Scientists believe the object, either a comet or an asteroid, triggered a firestorm and then a dust cloud that obscured sunlight. It inflicted lasting climate change that destroyed vegetation and ended the long reign of the dinosaurs.
 
In 1908, an asteroid or comet about 60 metres (200 feet) long exploded over Siberia with the force of 600 times the Hiroshima bomb, reducing a 40-km (25-mile) wide patch of forest to matchwood.
 
2001 YB5 has been categorised by NEAT as a "potentially hazardous" asteroid.
 
Although it poses no danger at all to the Earth at the moment, that could theoretically change in the future if its orbit around the Sun is deflected by the gravitational pull of a nearby planet.
 
Its trajectory crosses the orbits of Mars, Earth, Venus, and Mercury, NEAT said.
 
Astronomers are becoming increasingly vocal about the risks of asteroid collision, saying Earth has simply had a long run of good luck in escaping big cosmic debris for so long.
 
NASA's main focus is on identifying asteroids between one km and 10 kms (0.6 to six miles) across.
 
The number of these bruisers was once put at 1,000-2,000, which translates into a roughly one-percent chance that one of them will smash into the Earth in the next thousand years.

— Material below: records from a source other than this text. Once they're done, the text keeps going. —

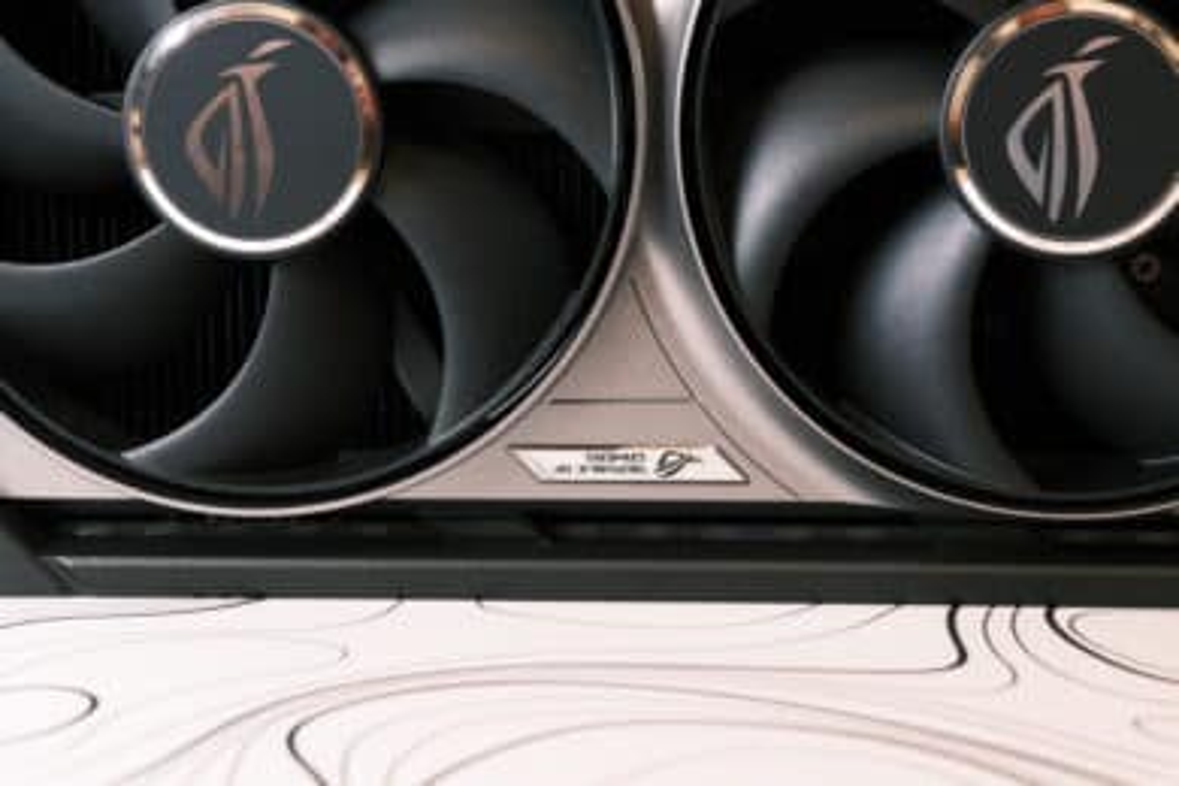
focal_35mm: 75
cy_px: 393
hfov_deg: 27.0
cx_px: 590
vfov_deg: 18.2
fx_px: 2456
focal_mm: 50
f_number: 8
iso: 3200
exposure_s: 1/45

In January 2001, that estimate was downgraded to 700, plus or minus 230.
 
Even so, that leaves the vast majority of space objects, which are under one km (0.6 miles), still to be detected.
 
Noting the belated discovery of 2001 YB5, Peiser said, "had we discovered that the thing were on a collision course, there is nothing that we could have done... nothing has been done on planetary defence."
 
David Jewitt, an astronomer at the University of Hawaii at Honolulu, has estimated there is a one-percent statistical chance that the Earth will be struck by a 300-metre (715-feet) asteroid sometime this century.
 
"Such an impact would deliver a withering 1,000-megatonne explosion and cause perhaps 100,000 deaths," according to his assessment, adding that in a densely-populated area, such as the US eastern seaboard or Western Europe, the fatalities could rise into "tens of millions."
 
On January 1, the British government announced it was setting up a centre in Leicester, central England, to pool information about potentially hazardous asteroids.
 
It will also launch a pilot study to track asteroids using a telescope on the Canary Islands, in the central-eastern Atlantic.